When you render text, is it always from a "proper" font (that has all the Portuguese and other common Unicode characters)? Or will you at some point have to also do the AutoCad-style plotter-pen text too? Not that it matters: if you're up to rendering DXF files, then organising a Unicode plotter-pen font should be easy.

emexes · Feb 4, 2025

GiovanniPolese said:
look for tag 304, you will find the texts

I looked for space+e-acute+space, but... same result

great minds think alike!

Also I went in with PSPad text editor in hex mode, could see that it was UTF-8.

GiovanniPolese said:
After getting the strings, I convert them to english chars. So, the various A with accents, are all converted to A.

Why do that? Don't the fonts that you are using, have the accented characters?

Actually, now that I have a closer look at those lower-case e's ... they do look like they might be "manually" plotted, rather than a TrueType / OpenType font.

Are you plotting those characters yourself? Is it from a font file that you created? ie can you modify it? Does it have the accented characters etc in it?

emexes · Feb 4, 2025

GiovanniPolese said:
If in the tablet a character doesn't appear, it is because it is not correctly understood by the code that I posted here. This means that, while you see an A with accent in Autocad, in B4A, with textReader, it is read as a "diamond" simbol or something else.

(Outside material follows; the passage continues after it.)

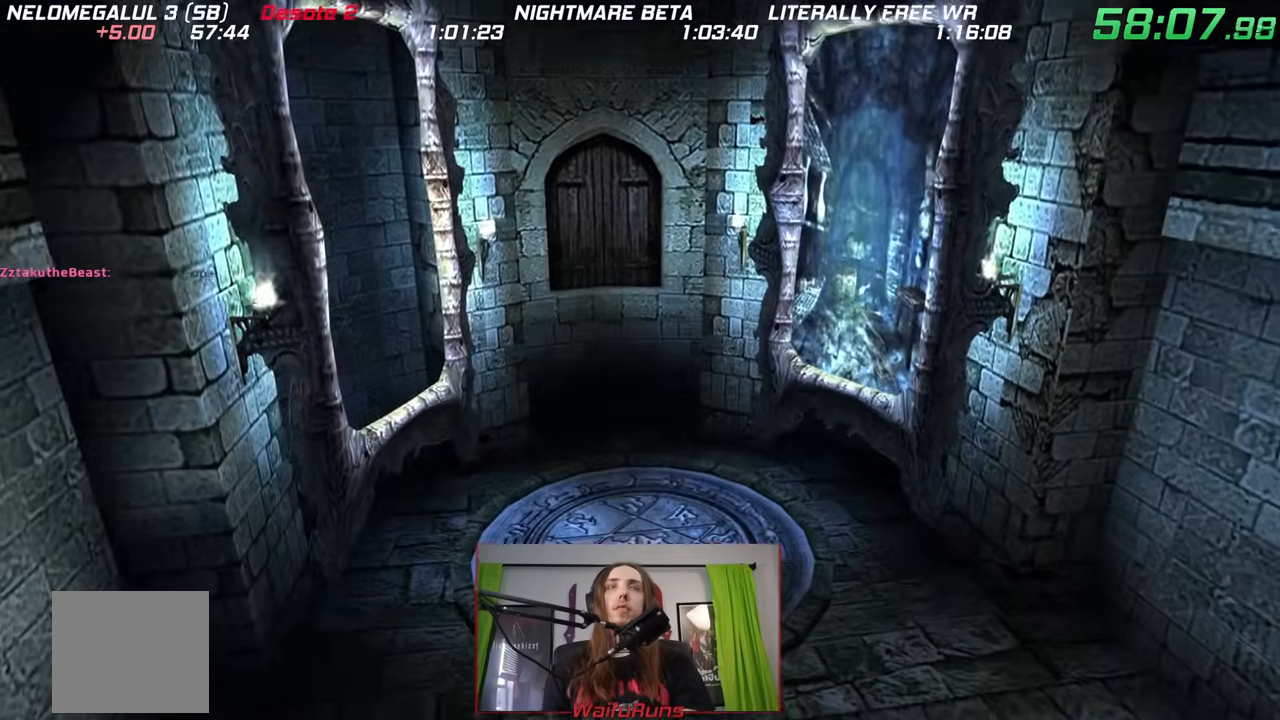
{"buttons": [], "left_stick": "center", "right_stick": "center", "events": []}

Agreed. In the file Chr(193) = "Á" and is stored in the DXF file as the two UTF-8 bytes 0xC3 0x81, and according to:

https://en.wikipedia.org/wiki/Windows-1252#Codepage_layout

character 0x81 is one of five unused character codes in Windows-1252, so it gets translated to the diamond character Chr(65533) which is described at:

https://en.wikipedia.org/wiki/Specials_(Unicode_block)#Replacement_character

GiovanniPolese · Feb 4, 2025

Hi. Sorry, I wrote the answer but didn't send, due to a little stress here. I am italian and also speak Portuguese (but I learned it with Parrot method). About dxf: I did the massive job of reading the dxf; but it is devoted only to geometrical entities, not a general function. It reads lines, polylines, hatches, splines and other entities; it treats also blocks, but I limit to one level (i mean not block, inside block, inside block etc..). Of course it is a nightmare. Then the entities are passed toOpenGL engine, which has not any font (at least the library on B4A). So fonts are hand defined,done not by me, and for this I haven't the special chars..

emexes · Feb 4, 2025

GiovanniPolese said:
Then try to use a TextReader on file opened with Windows-1252.: you will meet my problems

That is indeed the problem. Decode with UTF-8 rather than Windows-1252. It should mostly work, since Unicode characters 160 to 255 are also Windows-1252 characters 160 to 255.

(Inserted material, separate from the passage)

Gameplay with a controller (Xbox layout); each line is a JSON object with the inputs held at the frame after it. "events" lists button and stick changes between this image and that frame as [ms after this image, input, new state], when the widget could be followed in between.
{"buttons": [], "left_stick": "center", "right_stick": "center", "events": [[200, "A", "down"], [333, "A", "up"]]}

But what about the Windows-1252 characters from 128 to 159? The Euro is the main one that stands out. In Windows-1252 it is character 128, but in Unicode it is code point 8364. I say, get the main bit working first, and then we can worry about that set of 32 mostly-obscure leftover characters.

I thought I read that DXF files were either UTF-8 or plain ASCII, but now I am finding conflicting information again.

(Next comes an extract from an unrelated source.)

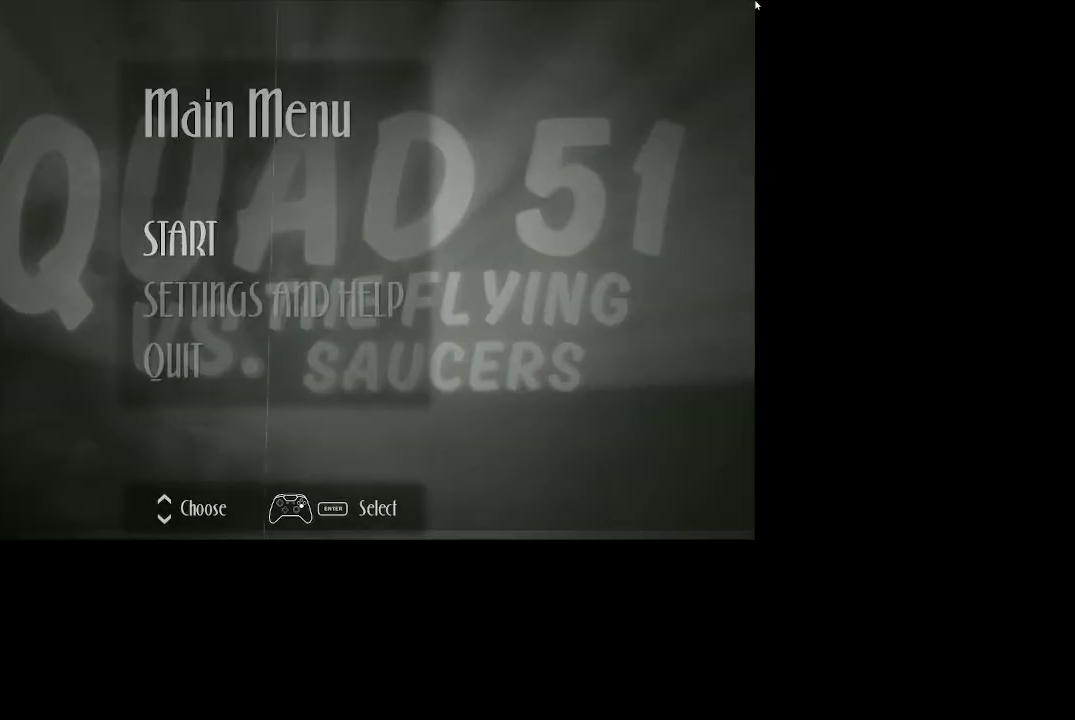
{"buttons": [], "left_stick": "center", "right_stick": "center", "events": []}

Should be no problem, though - it's usually pretty easy to distinguish between Windows-1252 non-ASCII bytes, and UTF-8 non-ASCII bytes. But first, try reading the file as UTF-8, and not do any extra translation on that - I think you'll be pleasantly surprised.

emexes · Feb 4, 2025

GiovanniPolese said:
I did the massive job of reading the dxf

Holy smokes.

GiovanniPolese said:
Of course it is a nightmare.

I imagine it is one of those jobs where, everytime you think you're getting close to the finish line, turns out you have another lap to go.

emexes · Feb 4, 2025

GiovanniPolese said:
So fonts are hand defined,done not by me, and for this I haven't the special chars..

Are all the Windows-1252 characters defined?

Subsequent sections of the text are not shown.